Angaben darüber, welcher Mitgliedstaat, welche seiner Gebietskörperschaften oder welche internationale Einrichtung öffentlich-rechtlichen Charakters jene Wertpapiere begibt oder garantiert, die die Verwaltungsgesellschaft für den Kapitalanlagefonds gemäß § 4 Abs. 2 Z 7 als Sicherheiten für mehr als 20 vH des Nettoinventarwerts des Kapitalanlagefonds entgegennimmt.

§ 8

Text

Rechnungslegung

§ 8.

Die Verwaltungsgesellschaft hat für jeden Kapitalanlagefonds, für den Wertpapierleih- oder Pensionsgeschäfte abgeschlossen werden, folgende Angaben im Rechenschaftsbericht anzuführen:

1.

Angaben zum Gesamtrisiko (Exposure), das sich durch getätigte Wertpapierleih- oder Pensionsgeschäfte ergibt;

2.

Angaben zu der Identität der Gegenparteien der Wertpapierleih- oder Pensionsgeschäfte;

3.

Angaben über Art und Höhe der vom Kapitalanlagefonds erhaltenen Sicherheiten, die auf das Gegenparteirisiko anrechenbar sind;

4.

Angaben zu den aus Wertpapierleih- oder Pensionsgeschäften entstandenen Gebühren, direkten und indirekten operationellen Kosten und Erträgen des Kapitalanlagefonds für den jeweiligen Rechnungslegungszeitraum;

5.

die Identität des Emittenten der Sicherheiten, sofern die entgegengenommenen Sicherheiten 20 vH des Nettoinventarwerts des Kapitalanlagefonds überschreiten; und

6.

ob der Kapitalanlagefonds hinsichtlich der vorgenommenen Wertpapierleih- oder Pensionsgeschäfte vollständig durch entgegengenommene Wertpapiere besichert wird, die von einem Mitgliedstaat begeben oder garantiert werden.

§ 9

Text

Inkrafttreten

§ 9.

(1) Diese Verordnung tritt mit 1. Mai 2013 in Kraft und gilt für Wertpapierleih- oder Pensionsgeschäfte, welche ab diesem Datum abgeschlossen werden. § 3 tritt am 1. Jänner 2014 in Kraft.

(2) Verwaltungsgesellschaften, welche bereits vor dem Inkrafttreten dieser Verordnung Wertpapierleih- oder Pensionsgeschäfte für Kapitalanlagefonds abgeschlossen haben, haben den Sicherheitenbestand spätestens bis zum 18. Februar 2014 anzupassen.
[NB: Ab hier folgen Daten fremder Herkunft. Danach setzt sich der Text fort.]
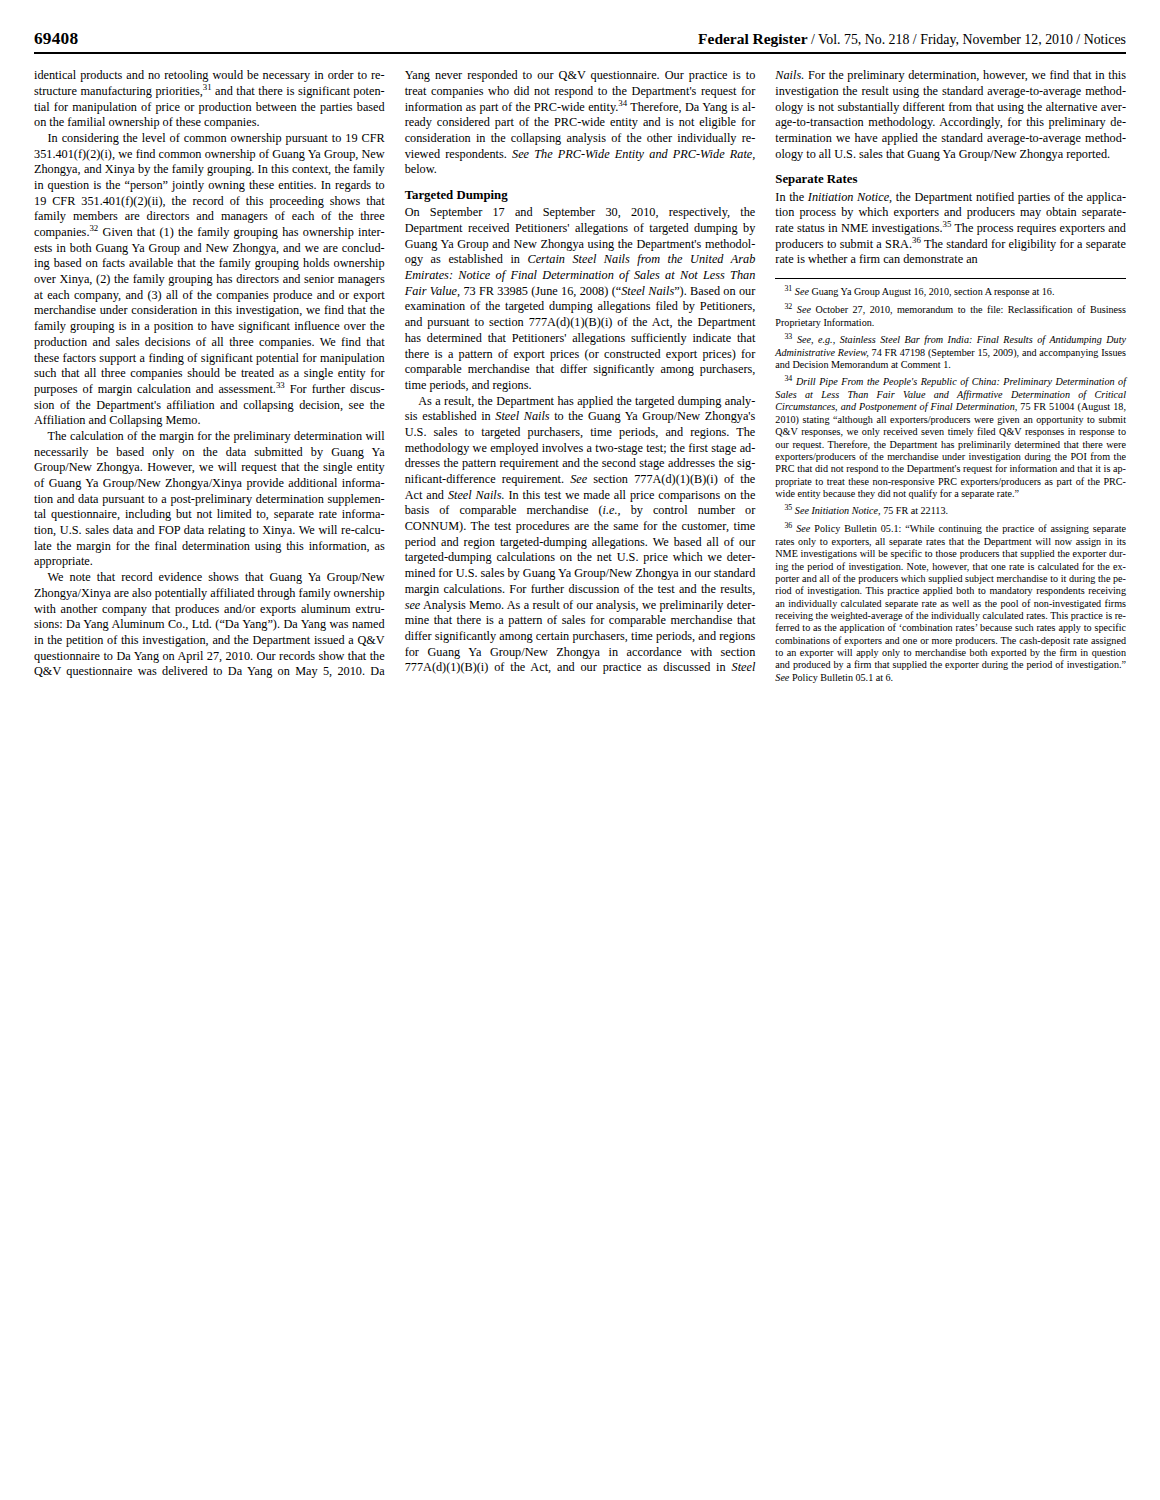69408
Federal Register / Vol. 75, No. 218 / Friday, November 12, 2010 / Notices
identical products and no retooling would be necessary in order to restructure manufacturing priorities,31 and that there is significant potential for manipulation of price or production between the parties based on the familial ownership of these companies.
In considering the level of common ownership pursuant to 19 CFR 351.401(f)(2)(i), we find common ownership of Guang Ya Group, New Zhongya, and Xinya by the family grouping. In this context, the family in question is the “person” jointly owning these entities. In regards to 19 CFR 351.401(f)(2)(ii), the record of this proceeding shows that family members are directors and managers of each of the three companies.32 Given that (1) the family grouping has ownership interests in both Guang Ya Group and New Zhongya, and we are concluding based on facts available that the family grouping holds ownership over Xinya, (2) the family grouping has directors and senior managers at each company, and (3) all of the companies produce and or export merchandise under consideration in this investigation, we find that the family grouping is in a position to have significant influence over the production and sales decisions of all three companies. We find that these factors support a finding of significant potential for manipulation such that all three companies should be treated as a single entity for purposes of margin calculation and assessment.33 For further discussion of the Department's affiliation and collapsing decision, see the Affiliation and Collapsing Memo.
The calculation of the margin for the preliminary determination will necessarily be based only on the data submitted by Guang Ya Group/New Zhongya. However, we will request that the single entity of Guang Ya Group/New Zhongya/Xinya provide additional information and data pursuant to a post-preliminary determination supplemental questionnaire, including but not limited to, separate rate information, U.S. sales data and FOP data relating to Xinya. We will re-calculate the margin for the final determination using this information, as appropriate.
We note that record evidence shows that Guang Ya Group/New Zhongya/Xinya are also potentially affiliated through family ownership with another company that produces and/or exports aluminum extrusions: Da Yang Aluminum Co., Ltd. (“Da Yang”). Da Yang was named in the petition of this investigation, and the Department issued a Q&V questionnaire to Da Yang on April 27, 2010. Our records show that the Q&V questionnaire was delivered to Da Yang on May 5, 2010. Da Yang never responded to our Q&V questionnaire. Our practice is to treat companies who did not respond to the Department's request for information as part of the PRC-wide entity.34 Therefore, Da Yang is already considered part of the PRC-wide entity and is not eligible for consideration in the collapsing analysis of the other individually reviewed respondents. See The PRC-Wide Entity and PRC-Wide Rate, below.
Targeted Dumping
On September 17 and September 30, 2010, respectively, the Department received Petitioners' allegations of targeted dumping by Guang Ya Group and New Zhongya using the Department's methodology as established in Certain Steel Nails from the United Arab Emirates: Notice of Final Determination of Sales at Not Less Than Fair Value, 73 FR 33985 (June 16, 2008) (“Steel Nails”). Based on our examination of the targeted dumping allegations filed by Petitioners, and pursuant to section 777A(d)(1)(B)(i) of the Act, the Department has determined that Petitioners' allegations sufficiently indicate that there is a pattern of export prices (or constructed export prices) for comparable merchandise that differ significantly among purchasers, time periods, and regions.
As a result, the Department has applied the targeted dumping analysis established in Steel Nails to the Guang Ya Group/New Zhongya's U.S. sales to targeted purchasers, time periods, and regions. The methodology we employed involves a two-stage test; the first stage addresses the pattern requirement and the second stage addresses the significant-difference requirement. See section 777A(d)(1)(B)(i) of the Act and Steel Nails. In this test we made all price comparisons on the basis of comparable merchandise (i.e., by control number or CONNUM). The test procedures are the same for the customer, time period and region targeted-dumping allegations. We based all of our targeted-dumping calculations on the net U.S. price which we determined for U.S. sales by Guang Ya Group/New Zhongya in our standard margin calculations. For further discussion of the test and the results, see Analysis Memo. As a result of our analysis, we preliminarily determine that there is a pattern of sales for comparable merchandise that differ significantly among certain purchasers, time periods, and regions for Guang Ya Group/New Zhongya in accordance with section 777A(d)(1)(B)(i) of the Act, and our practice as discussed in Steel Nails. For the preliminary determination, however, we find that in this investigation the result using the standard average-to-average methodology is not substantially different from that using the alternative average-to-transaction methodology. Accordingly, for this preliminary determination we have applied the standard average-to-average methodology to all U.S. sales that Guang Ya Group/New Zhongya reported.
Separate Rates
In the Initiation Notice, the Department notified parties of the application process by which exporters and producers may obtain separate-rate status in NME investigations.35 The process requires exporters and producers to submit a SRA.36 The standard for eligibility for a separate rate is whether a firm can demonstrate an
31 See Guang Ya Group August 16, 2010, section A response at 16.
32 See October 27, 2010, memorandum to the file: Reclassification of Business Proprietary Information.
33 See, e.g., Stainless Steel Bar from India: Final Results of Antidumping Duty Administrative Review, 74 FR 47198 (September 15, 2009), and accompanying Issues and Decision Memorandum at Comment 1.
34 Drill Pipe From the People's Republic of China: Preliminary Determination of Sales at Less Than Fair Value and Affirmative Determination of Critical Circumstances, and Postponement of Final Determination, 75 FR 51004 (August 18, 2010) stating “although all exporters/producers were given an opportunity to submit Q&V responses, we only received seven timely filed Q&V responses in response to our request. Therefore, the Department has preliminarily determined that there were exporters/producers of the merchandise under investigation during the POI from the PRC that did not respond to the Department's request for information and that it is appropriate to treat these non-responsive PRC exporters/producers as part of the PRC-wide entity because they did not qualify for a separate rate.”
35 See Initiation Notice, 75 FR at 22113.
36 See Policy Bulletin 05.1: “While continuing the practice of assigning separate rates only to exporters, all separate rates that the Department will now assign in its NME investigations will be specific to those producers that supplied the exporter during the period of investigation. Note, however, that one rate is calculated for the exporter and all of the producers which supplied subject merchandise to it during the period of investigation. This practice applied both to mandatory respondents receiving an individually calculated separate rate as well as the pool of non-investigated firms receiving the weighted-average of the individually calculated rates. This practice is referred to as the application of ‘combination rates’ because such rates apply to specific combinations of exporters and one or more producers. The cash-deposit rate assigned to an exporter will apply only to merchandise both exported by the firm in question and produced by a firm that supplied the exporter during the period of investigation.” See Policy Bulletin 05.1 at 6.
Ein bereits vor dem Inkrafttreten dieser Verordnung bestehender Sicherheitenbestand darf bis zur Anpassung an die Bestimmungen dieser Verordnung nicht mehr verringert werden. Für sämtliche Wiederveranlagungen von Barsicherheiten gilt § 5 hingegen ab Inkrafttreten dieser Verordnung.

(3) Die Anforderungen des § 7 sind für zum Zeitpunkt des Inkrafttretens dieser Verordnung bereits bestehende Kapitalanlagefonds bei der nächsten Änderung des Prospekts oder der Anlegerinformation umzusetzen, spätestens jedoch bis zum 18. Februar 2014.

(4) § 4 Abs. 2 Z 7, § 7 Abs. 2 Z 9 bis 11 und § 8 Z 4 bis 6 in der Fassung der Verordnung BGBl. II Nr. 8/2015 treten am 1. Februar 2015 in Kraft.